*** Data for processing Section Begins ***

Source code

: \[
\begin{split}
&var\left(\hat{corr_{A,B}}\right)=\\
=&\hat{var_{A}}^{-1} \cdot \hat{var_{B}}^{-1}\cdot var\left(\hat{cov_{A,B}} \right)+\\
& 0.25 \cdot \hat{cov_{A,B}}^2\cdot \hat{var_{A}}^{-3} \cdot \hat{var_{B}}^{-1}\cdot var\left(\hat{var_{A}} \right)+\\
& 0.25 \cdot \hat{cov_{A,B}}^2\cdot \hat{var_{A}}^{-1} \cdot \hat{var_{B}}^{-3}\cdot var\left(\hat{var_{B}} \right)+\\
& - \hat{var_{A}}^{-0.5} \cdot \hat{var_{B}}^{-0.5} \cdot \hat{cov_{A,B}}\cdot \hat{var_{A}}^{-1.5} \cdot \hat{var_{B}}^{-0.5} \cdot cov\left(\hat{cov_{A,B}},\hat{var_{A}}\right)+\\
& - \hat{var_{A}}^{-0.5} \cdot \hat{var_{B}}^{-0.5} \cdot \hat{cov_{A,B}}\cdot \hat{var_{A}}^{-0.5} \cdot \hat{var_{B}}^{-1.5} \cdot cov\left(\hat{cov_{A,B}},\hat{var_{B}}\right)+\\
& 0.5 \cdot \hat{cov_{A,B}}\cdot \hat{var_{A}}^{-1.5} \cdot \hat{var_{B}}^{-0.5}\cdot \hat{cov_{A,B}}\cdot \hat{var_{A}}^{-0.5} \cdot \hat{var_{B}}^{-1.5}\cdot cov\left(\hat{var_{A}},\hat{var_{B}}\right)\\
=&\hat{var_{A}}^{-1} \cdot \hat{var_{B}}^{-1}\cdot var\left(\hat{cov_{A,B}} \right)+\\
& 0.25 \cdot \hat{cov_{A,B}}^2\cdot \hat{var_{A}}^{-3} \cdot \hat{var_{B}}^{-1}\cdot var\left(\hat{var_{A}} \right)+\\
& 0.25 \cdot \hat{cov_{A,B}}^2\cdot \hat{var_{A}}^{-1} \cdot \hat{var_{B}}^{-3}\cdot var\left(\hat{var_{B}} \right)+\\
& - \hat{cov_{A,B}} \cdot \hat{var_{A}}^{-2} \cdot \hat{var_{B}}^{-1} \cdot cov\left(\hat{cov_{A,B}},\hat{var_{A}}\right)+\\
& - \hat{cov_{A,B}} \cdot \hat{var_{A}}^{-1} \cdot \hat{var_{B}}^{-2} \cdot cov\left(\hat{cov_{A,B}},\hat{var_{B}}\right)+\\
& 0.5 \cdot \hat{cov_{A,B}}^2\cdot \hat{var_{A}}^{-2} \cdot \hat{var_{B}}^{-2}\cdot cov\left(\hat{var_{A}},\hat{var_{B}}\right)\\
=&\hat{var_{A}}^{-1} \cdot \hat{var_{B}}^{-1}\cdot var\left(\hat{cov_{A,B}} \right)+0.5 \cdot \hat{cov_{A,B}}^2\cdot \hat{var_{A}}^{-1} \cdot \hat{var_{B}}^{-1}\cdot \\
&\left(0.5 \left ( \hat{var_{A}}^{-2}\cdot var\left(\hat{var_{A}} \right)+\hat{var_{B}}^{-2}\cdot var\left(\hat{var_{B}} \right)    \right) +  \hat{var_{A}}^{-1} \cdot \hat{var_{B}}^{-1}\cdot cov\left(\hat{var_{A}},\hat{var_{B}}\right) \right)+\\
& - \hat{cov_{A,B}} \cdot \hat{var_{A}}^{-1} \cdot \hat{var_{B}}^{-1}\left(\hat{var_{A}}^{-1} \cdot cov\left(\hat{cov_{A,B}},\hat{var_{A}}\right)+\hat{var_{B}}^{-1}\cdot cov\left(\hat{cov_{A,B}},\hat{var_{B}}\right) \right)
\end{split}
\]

*** Data for processing Section Ends ***

### Problem requirements
The full listing above should be retyped without any alteration.

### Written solution
Source code

: \[
\begin{split}
&var\left(\hat{corr_{A,B}}\right)=\\
=&\hat{var_{A}}^{-1} \cdot \hat{var_{B}}^{-1}\cdot var\left(\hat{cov_{A,B}} \right)+\\
& 0.25 \cdot \hat{cov_{A,B}}^2\cdot \hat{var_{A}}^{-3} \cdot \hat{var_{B}}^{-1}\cdot var\left(\hat{var_{A}} \right)+\\
& 0.25 \cdot \hat{cov_{A,B}}^2\cdot \hat{var_{A}}^{-1} \cdot \hat{var_{B}}^{-3}\cdot var\left(\hat{var_{B}} \right)+\\
& - \hat{var_{A}}^{-0.5} \cdot \hat{var_{B}}^{-0.5} \cdot \hat{cov_{A,B}}\cdot \hat{var_{A}}^{-1.5} \cdot \hat{var_{B}}^{-0.5} \cdot cov\left(\hat{cov_{A,B}},\hat{var_{A}}\right)+\\
& - \hat{var_{A}}^{-0.5} \cdot \hat{var_{B}}^{-0.5} \cdot \hat{cov_{A,B}}\cdot \hat{var_{A}}^{-0.5} \cdot \hat{var_{B}}^{-1.5} \cdot cov\left(\hat{cov_{A,B}},\hat{var_{B}}\right)+\\
& 0.5 \cdot \hat{cov_{A,B}}\cdot \hat{var_{A}}^{-1.5} \cdot \hat{var_{B}}^{-0.5}\cdot \hat{cov_{A,B}}\cdot \hat{var_{A}}^{-0.5} \cdot \hat{var_{B}}^{-1.5}\cdot cov\left(\hat{var_{A}},\hat{var_{B}}\right)\\
=&\hat{var_{A}}^{-1} \cdot \hat{var_{B}}^{-1}\cdot var\left(\hat{cov_{A,B}} \right)+\\
& 0.25 \cdot \hat{cov_{A,B}}^2\cdot \hat{var_{A}}^{-3} \cdot \hat{var_{B}}^{-1}\cdot var\left(\hat{var_{A}} \right)+\\
& 0.25 \cdot \hat{cov_{A,B}}^2\cdot \hat{var_{A}}^{-1} \cdot \hat{var_{B}}^{-3}\cdot var\left(\hat{var_{B}} \right)+\\
& - \hat{cov_{A,B}} \cdot \hat{var_{A}}^{-2} \cdot \hat{var_{B}}^{-1} \cdot cov\left(\hat{cov_{A,B}},\hat{var_{A}}\right)+\\
& - \hat{cov_{A,B}} \cdot \hat{var_{A}}^{-1} \cdot \hat{var_{B}}^{-2} \cdot cov\left(\hat{cov_{A,B}},\hat{var_{B}}\right)+\\
& 0.5 \cdot \hat{cov_{A,B}}^2\cdot \hat{var_{A}}^{-2} \cdot \hat{var_{B}}^{-2}\cdot cov\left(\hat{var_{A}},\hat{var_{B}}\right)\\
=&\hat{var_{A}}^{-1} \cdot \hat{var_{B}}^{-1}\cdot var\left(\hat{cov_{A,B}} \right)+0.5 \cdot \hat{cov_{A,B}}^2\cdot \hat{var_{A}}^{-1} \cdot \hat{var_{B}}^{-1}\cdot \\
&\left(0.5 \left ( \hat{var_{A}}^{-2}\cdot var\left(\hat{var_{A}} \right)+\hat{var_{B}}^{-2}\cdot var\left(\hat{var_{B}} \right)    \right) +  \hat{var_{A}}^{-1} \cdot \hat{var_{B}}^{-1}\cdot cov\left(\hat{var_{A}},\hat{var_{B}}\right) \right)+\\
& - \hat{cov_{A,B}} \cdot \hat{var_{A}}^{-1} \cdot \hat{var_{B}}^{-1}\left(\hat{var_{A}}^{-1} \cdot cov\left(\hat{cov_{A,B}},\hat{var_{A}}\right)+\hat{var_{B}}^{-1}\cdot cov\left(\hat{cov_{A,B}},\hat{var_{B}}\right) \right)
\end{split}
\]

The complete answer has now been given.